Stored dataset items
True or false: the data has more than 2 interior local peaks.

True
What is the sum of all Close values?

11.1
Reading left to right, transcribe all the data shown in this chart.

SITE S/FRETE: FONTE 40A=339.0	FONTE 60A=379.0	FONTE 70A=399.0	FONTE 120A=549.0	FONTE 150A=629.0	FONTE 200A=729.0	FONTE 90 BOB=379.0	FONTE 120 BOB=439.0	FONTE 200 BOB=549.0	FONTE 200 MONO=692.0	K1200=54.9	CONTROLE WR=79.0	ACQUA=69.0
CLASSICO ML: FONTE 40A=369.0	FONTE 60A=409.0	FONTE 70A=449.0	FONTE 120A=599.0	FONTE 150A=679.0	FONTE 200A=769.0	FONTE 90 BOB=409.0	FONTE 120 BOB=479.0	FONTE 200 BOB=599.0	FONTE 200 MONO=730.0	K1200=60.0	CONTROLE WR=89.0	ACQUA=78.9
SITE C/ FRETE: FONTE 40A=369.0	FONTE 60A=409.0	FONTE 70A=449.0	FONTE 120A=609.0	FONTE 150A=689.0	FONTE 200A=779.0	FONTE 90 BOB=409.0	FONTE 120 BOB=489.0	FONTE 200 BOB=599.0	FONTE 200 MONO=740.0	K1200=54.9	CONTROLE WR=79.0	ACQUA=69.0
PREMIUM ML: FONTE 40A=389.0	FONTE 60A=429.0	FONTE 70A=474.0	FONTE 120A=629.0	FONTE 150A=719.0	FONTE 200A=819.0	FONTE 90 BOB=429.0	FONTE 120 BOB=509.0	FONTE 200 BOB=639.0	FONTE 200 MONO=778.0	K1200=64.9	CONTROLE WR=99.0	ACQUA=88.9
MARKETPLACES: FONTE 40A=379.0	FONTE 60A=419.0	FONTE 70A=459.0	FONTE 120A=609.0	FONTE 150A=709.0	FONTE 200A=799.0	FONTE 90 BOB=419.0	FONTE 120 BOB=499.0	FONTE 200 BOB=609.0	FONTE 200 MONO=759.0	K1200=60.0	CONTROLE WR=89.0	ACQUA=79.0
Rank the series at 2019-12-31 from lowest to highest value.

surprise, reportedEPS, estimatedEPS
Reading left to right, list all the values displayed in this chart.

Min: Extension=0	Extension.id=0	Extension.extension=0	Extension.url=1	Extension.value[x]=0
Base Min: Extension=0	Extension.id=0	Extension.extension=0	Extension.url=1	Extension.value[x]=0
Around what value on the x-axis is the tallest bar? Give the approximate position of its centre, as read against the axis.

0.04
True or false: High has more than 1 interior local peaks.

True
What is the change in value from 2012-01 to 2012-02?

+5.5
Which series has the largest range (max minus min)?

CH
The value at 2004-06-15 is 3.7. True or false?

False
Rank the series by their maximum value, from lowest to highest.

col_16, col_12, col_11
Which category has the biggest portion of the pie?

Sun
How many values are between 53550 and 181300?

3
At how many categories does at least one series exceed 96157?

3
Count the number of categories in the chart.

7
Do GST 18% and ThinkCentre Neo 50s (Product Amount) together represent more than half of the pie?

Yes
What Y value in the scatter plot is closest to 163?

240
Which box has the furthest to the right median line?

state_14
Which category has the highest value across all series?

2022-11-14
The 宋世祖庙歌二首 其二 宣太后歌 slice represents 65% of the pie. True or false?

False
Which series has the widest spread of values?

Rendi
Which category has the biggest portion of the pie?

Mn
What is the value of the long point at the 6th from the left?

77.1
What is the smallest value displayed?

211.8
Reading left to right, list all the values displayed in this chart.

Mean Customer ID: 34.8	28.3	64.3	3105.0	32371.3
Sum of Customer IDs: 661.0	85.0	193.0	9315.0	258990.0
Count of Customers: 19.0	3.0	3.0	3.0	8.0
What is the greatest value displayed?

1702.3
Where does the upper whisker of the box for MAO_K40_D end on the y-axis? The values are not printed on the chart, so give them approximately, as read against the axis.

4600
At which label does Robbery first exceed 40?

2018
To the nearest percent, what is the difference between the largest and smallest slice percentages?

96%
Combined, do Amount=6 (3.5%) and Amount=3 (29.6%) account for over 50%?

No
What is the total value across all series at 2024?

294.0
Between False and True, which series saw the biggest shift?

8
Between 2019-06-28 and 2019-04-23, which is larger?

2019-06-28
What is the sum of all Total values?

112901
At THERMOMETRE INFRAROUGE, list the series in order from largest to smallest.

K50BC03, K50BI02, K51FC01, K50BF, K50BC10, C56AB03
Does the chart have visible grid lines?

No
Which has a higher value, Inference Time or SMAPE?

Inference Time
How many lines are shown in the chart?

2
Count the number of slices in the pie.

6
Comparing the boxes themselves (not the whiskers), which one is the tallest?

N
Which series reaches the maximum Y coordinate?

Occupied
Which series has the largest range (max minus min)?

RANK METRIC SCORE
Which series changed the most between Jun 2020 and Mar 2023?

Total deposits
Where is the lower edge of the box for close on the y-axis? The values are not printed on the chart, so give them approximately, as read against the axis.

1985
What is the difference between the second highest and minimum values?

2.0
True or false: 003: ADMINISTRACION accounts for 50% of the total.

What you need to do: Copy out every one of the records above word for word, with no changes.

Solution for this problem:
True or false: the data has more than 2 interior local peaks.

True
What is the sum of all Close values?

11.1
Reading left to right, transcribe all the data shown in this chart.

SITE S/FRETE: FONTE 40A=339.0	FONTE 60A=379.0	FONTE 70A=399.0	FONTE 120A=549.0	FONTE 150A=629.0	FONTE 200A=729.0	FONTE 90 BOB=379.0	FONTE 120 BOB=439.0	FONTE 200 BOB=549.0	FONTE 200 MONO=692.0	K1200=54.9	CONTROLE WR=79.0	ACQUA=69.0
CLASSICO ML: FONTE 40A=369.0	FONTE 60A=409.0	FONTE 70A=449.0	FONTE 120A=599.0	FONTE 150A=679.0	FONTE 200A=769.0	FONTE 90 BOB=409.0	FONTE 120 BOB=479.0	FONTE 200 BOB=599.0	FONTE 200 MONO=730.0	K1200=60.0	CONTROLE WR=89.0	ACQUA=78.9
SITE C/ FRETE: FONTE 40A=369.0	FONTE 60A=409.0	FONTE 70A=449.0	FONTE 120A=609.0	FONTE 150A=689.0	FONTE 200A=779.0	FONTE 90 BOB=409.0	FONTE 120 BOB=489.0	FONTE 200 BOB=599.0	FONTE 200 MONO=740.0	K1200=54.9	CONTROLE WR=79.0	ACQUA=69.0
PREMIUM ML: FONTE 40A=389.0	FONTE 60A=429.0	FONTE 70A=474.0	FONTE 120A=629.0	FONTE 150A=719.0	FONTE 200A=819.0	FONTE 90 BOB=429.0	FONTE 120 BOB=509.0	FONTE 200 BOB=639.0	FONTE 200 MONO=778.0	K1200=64.9	CONTROLE WR=99.0	ACQUA=88.9
MARKETPLACES: FONTE 40A=379.0	FONTE 60A=419.0	FONTE 70A=459.0	FONTE 120A=609.0	FONTE 150A=709.0	FONTE 200A=799.0	FONTE 90 BOB=419.0	FONTE 120 BOB=499.0	FONTE 200 BOB=609.0	FONTE 200 MONO=759.0	K1200=60.0	CONTROLE WR=89.0	ACQUA=79.0
Rank the series at 2019-12-31 from lowest to highest value.

surprise, reportedEPS, estimatedEPS
Reading left to right, list all the values displayed in this chart.

Min: Extension=0	Extension.id=0	Extension.extension=0	Extension.url=1	Extension.value[x]=0
Base Min: Extension=0	Extension.id=0	Extension.extension=0	Extension.url=1	Extension.value[x]=0
Around what value on the x-axis is the tallest bar? Give the approximate position of its centre, as read against the axis.

0.04
True or false: High has more than 1 interior local peaks.

True
What is the change in value from 2012-01 to 2012-02?

+5.5
Which series has the largest range (max minus min)?

CH
The value at 2004-06-15 is 3.7. True or false?

False
Rank the series by their maximum value, from lowest to highest.

col_16, col_12, col_11
Which category has the biggest portion of the pie?

Sun
How many values are between 53550 and 181300?

3
At how many categories does at least one series exceed 96157?

3
Count the number of categories in the chart.

7
Do GST 18% and ThinkCentre Neo 50s (Product Amount) together represent more than half of the pie?

Yes
What Y value in the scatter plot is closest to 163?

240
Which box has the furthest to the right median line?

state_14
Which category has the highest value across all series?

2022-11-14
The 宋世祖庙歌二首 其二 宣太后歌 slice represents 65% of the pie. True or false?

False
Which series has the widest spread of values?

Rendi
Which category has the biggest portion of the pie?

Mn
What is the value of the long point at the 6th from the left?

77.1
What is the smallest value displayed?

211.8
Reading left to right, list all the values displayed in this chart.

Mean Customer ID: 34.8	28.3	64.3	3105.0	32371.3
Sum of Customer IDs: 661.0	85.0	193.0	9315.0	258990.0
Count of Customers: 19.0	3.0	3.0	3.0	8.0
What is the greatest value displayed?

1702.3
Where does the upper whisker of the box for MAO_K40_D end on the y-axis? The values are not printed on the chart, so give them approximately, as read against the axis.

4600
At which label does Robbery first exceed 40?

2018
To the nearest percent, what is the difference between the largest and smallest slice percentages?

96%
Combined, do Amount=6 (3.5%) and Amount=3 (29.6%) account for over 50%?

No
What is the total value across all series at 2024?

294.0
Between False and True, which series saw the biggest shift?

8
Between 2019-06-28 and 2019-04-23, which is larger?

2019-06-28
What is the sum of all Total values?

112901
At THERMOMETRE INFRAROUGE, list the series in order from largest to smallest.

K50BC03, K50BI02, K51FC01, K50BF, K50BC10, C56AB03
Does the chart have visible grid lines?

No
Which has a higher value, Inference Time or SMAPE?

Inference Time
How many lines are shown in the chart?

2
Count the number of slices in the pie.

6
Comparing the boxes themselves (not the whiskers), which one is the tallest?

N
Which series reaches the maximum Y coordinate?

Occupied
Which series has the largest range (max minus min)?

RANK METRIC SCORE
Which series changed the most between Jun 2020 and Mar 2023?

Total deposits
Where is the lower edge of the box for close on the y-axis? The values are not printed on the chart, so give them approximately, as read against the axis.

1985
What is the difference between the second highest and minimum values?

2.0
True or false: 003: ADMINISTRACION accounts for 50% of the total.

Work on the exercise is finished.